◆ Your assignment:
Give back the data exactly, with no images.

◆ Material for this task:
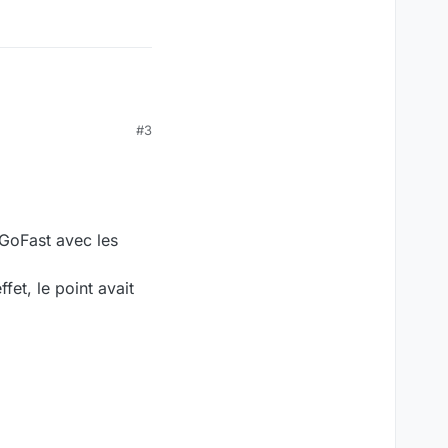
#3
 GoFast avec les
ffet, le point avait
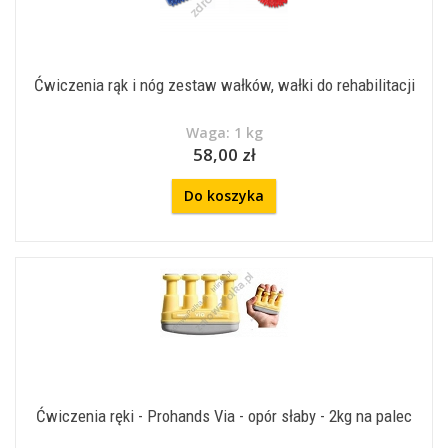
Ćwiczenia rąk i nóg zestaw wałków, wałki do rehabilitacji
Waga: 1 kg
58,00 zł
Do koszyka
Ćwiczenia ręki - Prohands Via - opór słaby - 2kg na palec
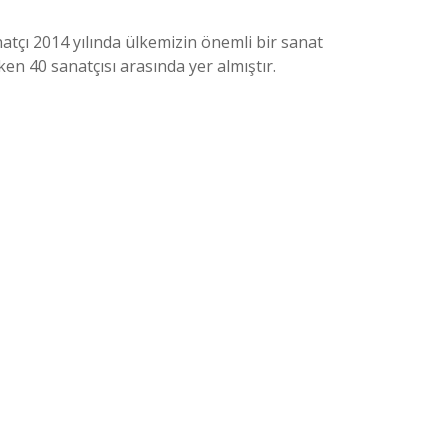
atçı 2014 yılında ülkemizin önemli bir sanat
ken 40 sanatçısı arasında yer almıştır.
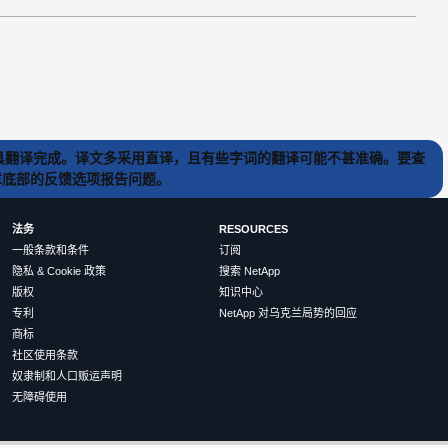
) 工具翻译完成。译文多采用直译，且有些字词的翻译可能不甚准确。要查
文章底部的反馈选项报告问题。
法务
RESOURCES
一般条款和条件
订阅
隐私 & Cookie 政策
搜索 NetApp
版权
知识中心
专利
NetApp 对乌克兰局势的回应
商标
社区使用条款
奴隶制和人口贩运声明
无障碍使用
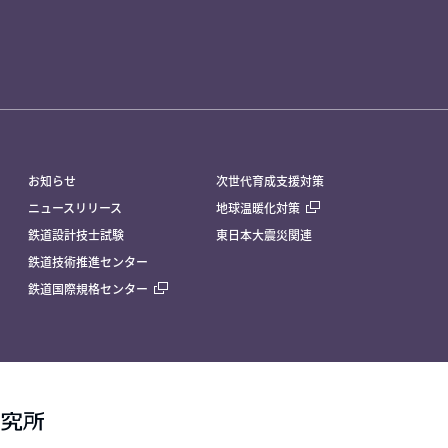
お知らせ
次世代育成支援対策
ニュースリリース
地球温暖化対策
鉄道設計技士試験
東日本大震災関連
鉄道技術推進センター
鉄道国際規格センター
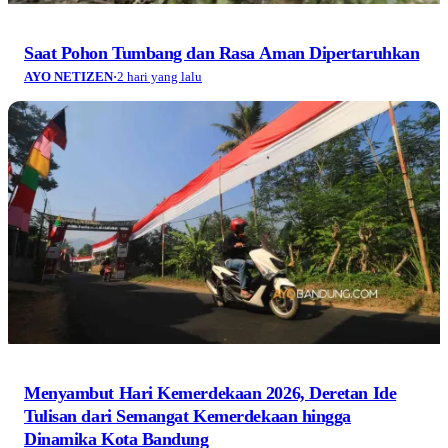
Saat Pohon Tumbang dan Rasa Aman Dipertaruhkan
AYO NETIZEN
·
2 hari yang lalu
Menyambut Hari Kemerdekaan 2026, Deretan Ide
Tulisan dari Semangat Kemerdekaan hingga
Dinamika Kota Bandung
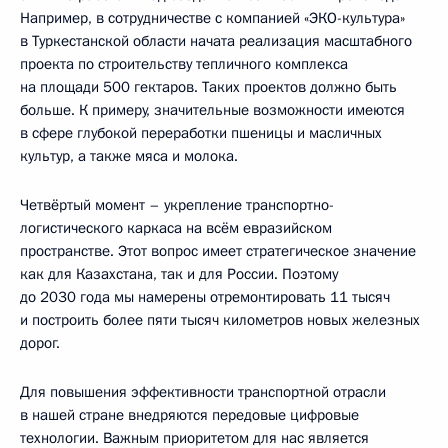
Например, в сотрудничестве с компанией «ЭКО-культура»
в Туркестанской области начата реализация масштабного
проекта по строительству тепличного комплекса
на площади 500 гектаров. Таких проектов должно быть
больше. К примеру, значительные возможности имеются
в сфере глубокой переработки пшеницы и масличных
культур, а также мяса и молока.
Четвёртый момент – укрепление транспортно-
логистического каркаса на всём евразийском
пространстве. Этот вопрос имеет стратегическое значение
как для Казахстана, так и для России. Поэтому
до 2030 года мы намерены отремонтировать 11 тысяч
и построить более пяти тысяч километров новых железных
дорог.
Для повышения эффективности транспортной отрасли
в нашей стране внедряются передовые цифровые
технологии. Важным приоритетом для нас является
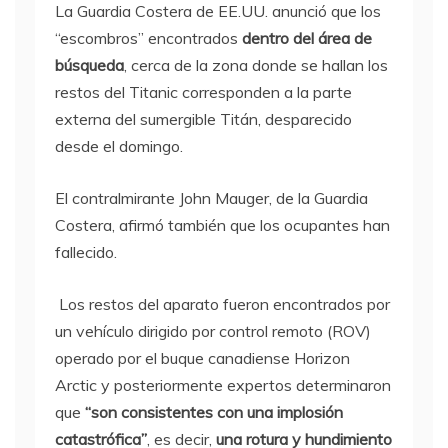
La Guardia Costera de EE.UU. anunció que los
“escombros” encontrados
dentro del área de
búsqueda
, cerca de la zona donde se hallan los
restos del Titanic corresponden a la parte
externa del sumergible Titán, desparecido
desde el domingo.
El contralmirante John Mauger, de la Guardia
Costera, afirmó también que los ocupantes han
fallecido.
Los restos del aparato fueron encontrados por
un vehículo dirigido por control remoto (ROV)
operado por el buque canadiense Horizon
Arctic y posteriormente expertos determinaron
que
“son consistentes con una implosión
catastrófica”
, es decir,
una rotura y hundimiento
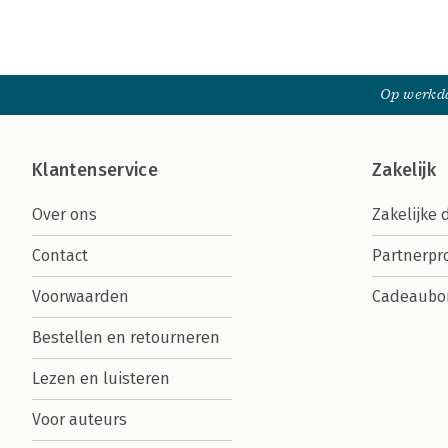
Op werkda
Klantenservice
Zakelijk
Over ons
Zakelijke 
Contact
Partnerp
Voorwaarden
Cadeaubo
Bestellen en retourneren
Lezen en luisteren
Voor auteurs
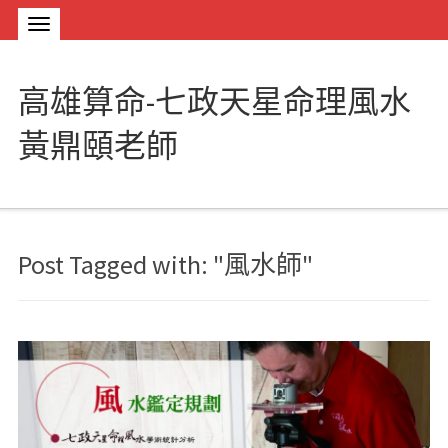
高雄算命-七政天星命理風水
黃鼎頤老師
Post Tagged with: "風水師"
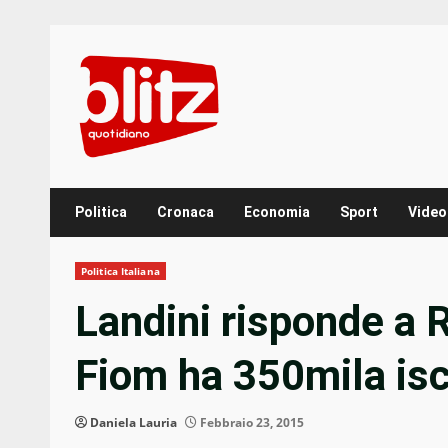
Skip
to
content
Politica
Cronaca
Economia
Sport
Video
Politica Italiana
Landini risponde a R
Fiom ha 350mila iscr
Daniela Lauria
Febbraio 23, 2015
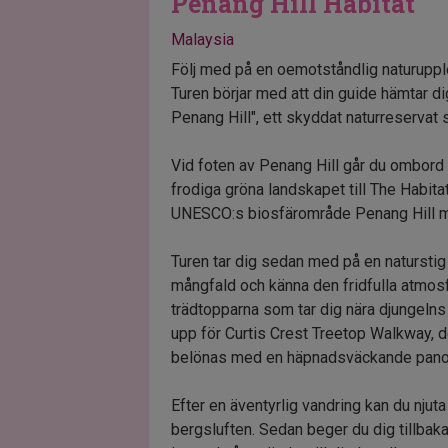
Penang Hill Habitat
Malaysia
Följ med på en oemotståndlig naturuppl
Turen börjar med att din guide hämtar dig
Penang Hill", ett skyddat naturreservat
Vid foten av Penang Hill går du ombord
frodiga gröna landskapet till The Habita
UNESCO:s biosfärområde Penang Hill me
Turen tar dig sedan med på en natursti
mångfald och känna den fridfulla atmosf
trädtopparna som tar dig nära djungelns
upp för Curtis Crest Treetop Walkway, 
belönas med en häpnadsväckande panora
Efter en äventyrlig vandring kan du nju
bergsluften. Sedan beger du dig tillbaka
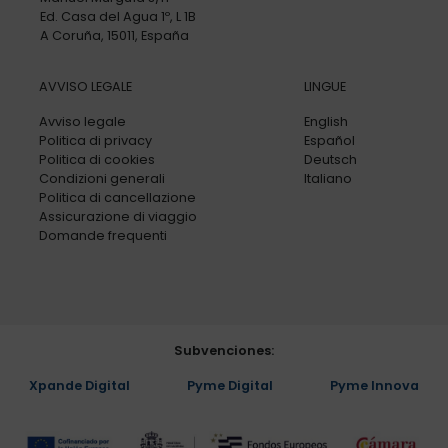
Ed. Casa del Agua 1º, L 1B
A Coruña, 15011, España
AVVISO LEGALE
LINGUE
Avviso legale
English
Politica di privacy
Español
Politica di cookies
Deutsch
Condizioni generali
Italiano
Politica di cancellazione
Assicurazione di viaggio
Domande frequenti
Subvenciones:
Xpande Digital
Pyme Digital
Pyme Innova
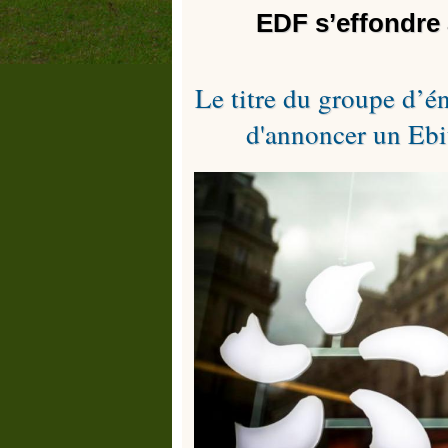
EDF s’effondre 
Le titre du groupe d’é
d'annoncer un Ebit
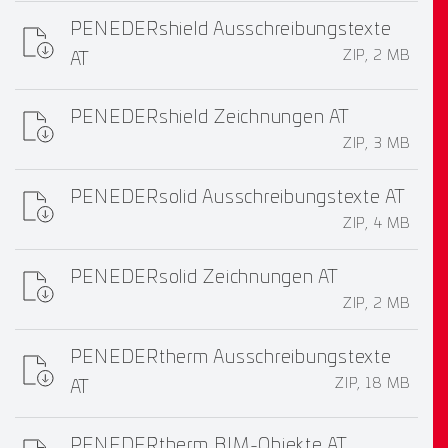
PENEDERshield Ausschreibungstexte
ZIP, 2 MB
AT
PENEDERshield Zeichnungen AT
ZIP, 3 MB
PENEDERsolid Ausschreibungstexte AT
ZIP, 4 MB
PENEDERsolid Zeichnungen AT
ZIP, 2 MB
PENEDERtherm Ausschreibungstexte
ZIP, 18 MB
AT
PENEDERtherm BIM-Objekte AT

◆ Exercise result:
#3
 GoFast avec les
ffet, le point avait
Ćwiczenia rąk i nóg zestaw wałków, wałki do rehabilitacji
Waga: 1 kg
58,00 zł
Do koszyka
Ćwiczenia ręki - Prohands Via - opór słaby - 2kg na palec
atçı 2014 yılında ülkemizin önemli bir sanat
ken 40 sanatçısı arasında yer almıştır.
) 工具翻译完成。译文多采用直译，且有些字词的翻译可能不甚准确。要查
文章底部的反馈选项报告问题。
法务
RESOURCES
一般条款和条件
订阅
隐私 & Cookie 政策
搜索 NetApp
版权
知识中心
专利
NetApp 对乌克兰局势的回应
商标
社区使用条款
奴隶制和人口贩运声明
无障碍使用
お知らせ
次世代育成支援対策
ニュースリリース
地球温暖化対策
鉄道設計技士試験
東日本大震災関連
鉄道技術推進センター
鉄道国際規格センター
Saat Pohon Tumbang dan Rasa Aman Dipertaruhkan
AYO NETIZEN
·
2 hari yang lalu
Menyambut Hari Kemerdekaan 2026, Deretan Ide
Tulisan dari Semangat Kemerdekaan hingga
Dinamika Kota Bandung
Например, в сотрудничестве с компанией «ЭКО-культура»
в Туркестанской области начата реализация масштабного
проекта по строительству тепличного комплекса
на площади 500 гектаров. Таких проектов должно быть
больше. К примеру, значительные возможности имеются
в сфере глубокой переработки пшеницы и масличных
культур, а также мяса и молока.
Четвёртый момент – укрепление транспортно-
логистического каркаса на всём евразийском
пространстве. Этот вопрос имеет стратегическое значение
как для Казахстана, так и для России. Поэтому
до 2030 года мы намерены отремонтировать 11 тысяч
и построить более пяти тысяч километров новых железных
дорог.
Для повышения эффективности транспортной отрасли
в нашей стране внедряются передовые цифровые
технологии. Важным приоритетом для нас является
La Guardia Costera de EE.UU. anunció que los
“escombros” encontrados
dentro del área de
búsqueda
, cerca de la zona donde se hallan los
restos del Titanic corresponden a la parte
externa del sumergible Titán, desparecido
desde el domingo.
El contralmirante John Mauger, de la Guardia
Costera, afirmó también que los ocupantes han
fallecido.
Los restos del aparato fueron encontrados por
un vehículo dirigido por control remoto (ROV)
operado por el buque canadiense Horizon
Arctic y posteriormente expertos determinaron
que
“son consistentes con una implosión
catastrófica”
, es decir,
una rotura y hundimiento
Op werkda
Klantenservice
Zakelijk
Over ons
Zakelijke 
Contact
Partnerp
Voorwaarden
Cadeaubo
Bestellen en retourneren
Lezen en luisteren
Voor auteurs
高雄算命-七政天星命理風水
黃鼎頤老師
Post Tagged with: "風水師"
Skip
to
content
Politica
Cronaca
Economia
Sport
Video
Politica Italiana
Landini risponde a R
Fiom ha 350mila iscr
Daniela Lauria
Febbraio 23, 2015
Penang Hill Habitat
Malaysia
Följ med på en oemotståndlig naturuppl
Turen börjar med att din guide hämtar dig
Penang Hill", ett skyddat naturreservat
Vid foten av Penang Hill går du ombord
frodiga gröna landskapet till The Habita
UNESCO:s biosfärområde Penang Hill me
Turen tar dig sedan med på en natursti
mångfald och känna den fridfulla atmosf
trädtopparna som tar dig nära djungelns
upp för Curtis Crest Treetop Walkway, 
belönas med en häpnadsväckande panora
Efter en äventyrlig vandring kan du nju
bergsluften. Sedan beger du dig tillbaka
Ed. Casa del Agua 1º, L 1B
A Coruña, 15011, España
AVVISO LEGALE
LINGUE
Avviso legale
English
Politica di privacy
Español
Politica di cookies
Deutsch
Condizioni generali
Italiano
Politica di cancellazione
Assicurazione di viaggio
Domande frequenti
Subvenciones:
Xpande Digital
Pyme Digital
Pyme Innova
EDF s’effondre 
Le titre du groupe d’é
d'annoncer un Ebit
PENEDERshield Ausschreibungstexte
ZIP, 2 MB
AT
PENEDERshield Zeichnungen AT
ZIP, 3 MB
PENEDERsolid Ausschreibungstexte AT
ZIP, 4 MB
PENEDERsolid Zeichnungen AT
ZIP, 2 MB
PENEDERtherm Ausschreibungstexte
ZIP, 18 MB
AT
PENEDERtherm BIM-Objekte AT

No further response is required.